WORK TO COMPLETE: Reproduce each of the following records without any deviation.

======== EXCERPTED RECORDS

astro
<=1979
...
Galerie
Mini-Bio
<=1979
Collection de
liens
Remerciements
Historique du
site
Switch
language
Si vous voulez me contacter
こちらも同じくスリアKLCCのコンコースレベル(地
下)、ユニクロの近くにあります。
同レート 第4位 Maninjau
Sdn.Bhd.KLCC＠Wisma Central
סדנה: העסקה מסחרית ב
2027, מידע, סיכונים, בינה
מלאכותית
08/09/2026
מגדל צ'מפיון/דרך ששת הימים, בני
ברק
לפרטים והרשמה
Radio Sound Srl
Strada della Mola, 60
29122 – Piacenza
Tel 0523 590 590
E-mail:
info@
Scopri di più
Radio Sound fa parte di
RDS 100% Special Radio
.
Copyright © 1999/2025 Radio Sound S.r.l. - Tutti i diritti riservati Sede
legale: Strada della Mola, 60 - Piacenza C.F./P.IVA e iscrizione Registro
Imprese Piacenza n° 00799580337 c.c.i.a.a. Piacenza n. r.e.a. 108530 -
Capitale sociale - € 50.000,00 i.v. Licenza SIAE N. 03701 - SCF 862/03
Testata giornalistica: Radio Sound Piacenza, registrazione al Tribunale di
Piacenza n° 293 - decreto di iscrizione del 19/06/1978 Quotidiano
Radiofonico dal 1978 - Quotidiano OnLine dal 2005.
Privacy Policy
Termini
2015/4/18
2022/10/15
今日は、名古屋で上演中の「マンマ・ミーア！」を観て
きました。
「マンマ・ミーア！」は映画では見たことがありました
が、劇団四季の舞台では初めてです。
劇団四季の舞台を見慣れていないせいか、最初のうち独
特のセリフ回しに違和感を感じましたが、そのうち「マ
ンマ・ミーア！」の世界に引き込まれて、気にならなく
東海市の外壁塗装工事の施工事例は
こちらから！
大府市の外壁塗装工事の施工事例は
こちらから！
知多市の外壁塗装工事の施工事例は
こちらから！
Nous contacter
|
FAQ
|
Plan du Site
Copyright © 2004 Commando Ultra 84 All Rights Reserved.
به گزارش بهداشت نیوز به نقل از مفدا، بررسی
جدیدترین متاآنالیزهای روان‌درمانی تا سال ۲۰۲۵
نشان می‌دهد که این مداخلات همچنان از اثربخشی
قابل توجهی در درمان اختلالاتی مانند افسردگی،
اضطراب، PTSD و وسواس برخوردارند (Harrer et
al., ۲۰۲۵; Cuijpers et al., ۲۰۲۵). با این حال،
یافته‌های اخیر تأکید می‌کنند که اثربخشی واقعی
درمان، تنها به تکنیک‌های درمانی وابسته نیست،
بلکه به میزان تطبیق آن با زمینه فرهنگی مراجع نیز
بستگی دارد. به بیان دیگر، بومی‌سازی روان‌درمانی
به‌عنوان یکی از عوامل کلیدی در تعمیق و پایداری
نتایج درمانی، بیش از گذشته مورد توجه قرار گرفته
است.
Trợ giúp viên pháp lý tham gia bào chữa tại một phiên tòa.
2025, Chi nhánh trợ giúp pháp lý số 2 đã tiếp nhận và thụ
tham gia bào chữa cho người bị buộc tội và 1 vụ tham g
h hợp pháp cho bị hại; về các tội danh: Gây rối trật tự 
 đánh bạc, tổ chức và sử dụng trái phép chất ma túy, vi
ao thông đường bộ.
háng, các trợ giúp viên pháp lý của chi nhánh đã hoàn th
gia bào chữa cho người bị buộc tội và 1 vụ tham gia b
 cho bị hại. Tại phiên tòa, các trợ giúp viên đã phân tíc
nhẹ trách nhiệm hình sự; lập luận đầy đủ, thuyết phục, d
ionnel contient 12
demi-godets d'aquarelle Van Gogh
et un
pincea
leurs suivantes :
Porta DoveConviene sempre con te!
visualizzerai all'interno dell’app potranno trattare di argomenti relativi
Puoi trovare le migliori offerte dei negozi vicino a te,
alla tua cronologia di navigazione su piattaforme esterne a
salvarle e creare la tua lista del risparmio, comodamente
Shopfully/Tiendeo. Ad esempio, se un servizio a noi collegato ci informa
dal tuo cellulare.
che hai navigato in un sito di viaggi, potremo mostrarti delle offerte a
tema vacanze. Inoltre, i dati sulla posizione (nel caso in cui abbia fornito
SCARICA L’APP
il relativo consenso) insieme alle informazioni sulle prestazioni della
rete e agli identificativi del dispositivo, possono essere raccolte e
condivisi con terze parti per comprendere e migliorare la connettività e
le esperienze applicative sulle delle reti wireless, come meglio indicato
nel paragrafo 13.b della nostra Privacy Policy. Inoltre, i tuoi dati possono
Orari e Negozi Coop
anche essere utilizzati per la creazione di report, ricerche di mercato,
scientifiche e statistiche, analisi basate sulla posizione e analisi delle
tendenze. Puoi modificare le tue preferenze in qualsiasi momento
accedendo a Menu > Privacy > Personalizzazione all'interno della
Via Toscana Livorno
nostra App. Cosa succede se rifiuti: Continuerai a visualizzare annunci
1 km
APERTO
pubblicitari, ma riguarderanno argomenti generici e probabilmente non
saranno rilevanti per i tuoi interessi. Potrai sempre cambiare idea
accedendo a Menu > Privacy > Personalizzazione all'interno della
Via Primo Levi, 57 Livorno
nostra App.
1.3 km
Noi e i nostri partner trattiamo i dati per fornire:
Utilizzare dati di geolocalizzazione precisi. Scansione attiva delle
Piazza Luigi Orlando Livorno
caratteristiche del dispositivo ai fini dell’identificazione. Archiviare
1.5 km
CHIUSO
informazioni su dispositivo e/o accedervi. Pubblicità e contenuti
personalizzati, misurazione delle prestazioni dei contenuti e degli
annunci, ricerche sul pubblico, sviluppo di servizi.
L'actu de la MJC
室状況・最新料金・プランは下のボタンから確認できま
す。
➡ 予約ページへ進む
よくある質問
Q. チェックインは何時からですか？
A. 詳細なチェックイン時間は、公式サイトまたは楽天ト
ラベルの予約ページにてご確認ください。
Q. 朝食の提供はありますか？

================

REPLY TO THE EXERCISE:
astro
<=1979
...
Galerie
Mini-Bio
<=1979
Collection de
liens
Remerciements
Historique du
site
Switch
language
Si vous voulez me contacter
こちらも同じくスリアKLCCのコンコースレベル(地
下)、ユニクロの近くにあります。
同レート 第4位 Maninjau
Sdn.Bhd.KLCC＠Wisma Central
סדנה: העסקה מסחרית ב
2027, מידע, סיכונים, בינה
מלאכותית
08/09/2026
מגדל צ'מפיון/דרך ששת הימים, בני
ברק
לפרטים והרשמה
Radio Sound Srl
Strada della Mola, 60
29122 – Piacenza
Tel 0523 590 590
E-mail:
info@
Scopri di più
Radio Sound fa parte di
RDS 100% Special Radio
.
Copyright © 1999/2025 Radio Sound S.r.l. - Tutti i diritti riservati Sede
legale: Strada della Mola, 60 - Piacenza C.F./P.IVA e iscrizione Registro
Imprese Piacenza n° 00799580337 c.c.i.a.a. Piacenza n. r.e.a. 108530 -
Capitale sociale - € 50.000,00 i.v. Licenza SIAE N. 03701 - SCF 862/03
Testata giornalistica: Radio Sound Piacenza, registrazione al Tribunale di
Piacenza n° 293 - decreto di iscrizione del 19/06/1978 Quotidiano
Radiofonico dal 1978 - Quotidiano OnLine dal 2005.
Privacy Policy
Termini
2015/4/18
2022/10/15
今日は、名古屋で上演中の「マンマ・ミーア！」を観て
きました。
「マンマ・ミーア！」は映画では見たことがありました
が、劇団四季の舞台では初めてです。
劇団四季の舞台を見慣れていないせいか、最初のうち独
特のセリフ回しに違和感を感じましたが、そのうち「マ
ンマ・ミーア！」の世界に引き込まれて、気にならなく
東海市の外壁塗装工事の施工事例は
こちらから！
大府市の外壁塗装工事の施工事例は
こちらから！
知多市の外壁塗装工事の施工事例は
こちらから！
Nous contacter
|
FAQ
|
Plan du Site
Copyright © 2004 Commando Ultra 84 All Rights Reserved.
به گزارش بهداشت نیوز به نقل از مفدا، بررسی
جدیدترین متاآنالیزهای روان‌درمانی تا سال ۲۰۲۵
نشان می‌دهد که این مداخلات همچنان از اثربخشی
قابل توجهی در درمان اختلالاتی مانند افسردگی،
اضطراب، PTSD و وسواس برخوردارند (Harrer et
al., ۲۰۲۵; Cuijpers et al., ۲۰۲۵). با این حال،
یافته‌های اخیر تأکید می‌کنند که اثربخشی واقعی
درمان، تنها به تکنیک‌های درمانی وابسته نیست،
بلکه به میزان تطبیق آن با زمینه فرهنگی مراجع نیز
بستگی دارد. به بیان دیگر، بومی‌سازی روان‌درمانی
به‌عنوان یکی از عوامل کلیدی در تعمیق و پایداری
نتایج درمانی، بیش از گذشته مورد توجه قرار گرفته
است.
Trợ giúp viên pháp lý tham gia bào chữa tại một phiên tòa.
2025, Chi nhánh trợ giúp pháp lý số 2 đã tiếp nhận và thụ
tham gia bào chữa cho người bị buộc tội và 1 vụ tham g
h hợp pháp cho bị hại; về các tội danh: Gây rối trật tự 
 đánh bạc, tổ chức và sử dụng trái phép chất ma túy, vi
ao thông đường bộ.
háng, các trợ giúp viên pháp lý của chi nhánh đã hoàn th
gia bào chữa cho người bị buộc tội và 1 vụ tham gia b
 cho bị hại. Tại phiên tòa, các trợ giúp viên đã phân tíc
nhẹ trách nhiệm hình sự; lập luận đầy đủ, thuyết phục, d
ionnel contient 12
demi-godets d'aquarelle Van Gogh
et un
pincea
leurs suivantes :
Porta DoveConviene sempre con te!
visualizzerai all'interno dell’app potranno trattare di argomenti relativi
Puoi trovare le migliori offerte dei negozi vicino a te,
alla tua cronologia di navigazione su piattaforme esterne a
salvarle e creare la tua lista del risparmio, comodamente
Shopfully/Tiendeo. Ad esempio, se un servizio a noi collegato ci informa
dal tuo cellulare.
che hai navigato in un sito di viaggi, potremo mostrarti delle offerte a
tema vacanze. Inoltre, i dati sulla posizione (nel caso in cui abbia fornito
SCARICA L’APP
il relativo consenso) insieme alle informazioni sulle prestazioni della
rete e agli identificativi del dispositivo, possono essere raccolte e
condivisi con terze parti per comprendere e migliorare la connettività e
le esperienze applicative sulle delle reti wireless, come meglio indicato
nel paragrafo 13.b della nostra Privacy Policy. Inoltre, i tuoi dati possono
Orari e Negozi Coop
anche essere utilizzati per la creazione di report, ricerche di mercato,
scientifiche e statistiche, analisi basate sulla posizione e analisi delle
tendenze. Puoi modificare le tue preferenze in qualsiasi momento
accedendo a Menu > Privacy > Personalizzazione all'interno della
Via Toscana Livorno
nostra App. Cosa succede se rifiuti: Continuerai a visualizzare annunci
1 km
APERTO
pubblicitari, ma riguarderanno argomenti generici e probabilmente non
saranno rilevanti per i tuoi interessi. Potrai sempre cambiare idea
accedendo a Menu > Privacy > Personalizzazione all'interno della
Via Primo Levi, 57 Livorno
nostra App.
1.3 km
Noi e i nostri partner trattiamo i dati per fornire:
Utilizzare dati di geolocalizzazione precisi. Scansione attiva delle
Piazza Luigi Orlando Livorno
caratteristiche del dispositivo ai fini dell’identificazione. Archiviare
1.5 km
CHIUSO
informazioni su dispositivo e/o accedervi. Pubblicità e contenuti
personalizzati, misurazione delle prestazioni dei contenuti e degli
annunci, ricerche sul pubblico, sviluppo di servizi.
L'actu de la MJC
室状況・最新料金・プランは下のボタンから確認できま
す。
➡ 予約ページへ進む
よくある質問
Q. チェックインは何時からですか？
A. 詳細なチェックイン時間は、公式サイトまたは楽天ト
ラベルの予約ページにてご確認ください。
Q. 朝食の提供はありますか？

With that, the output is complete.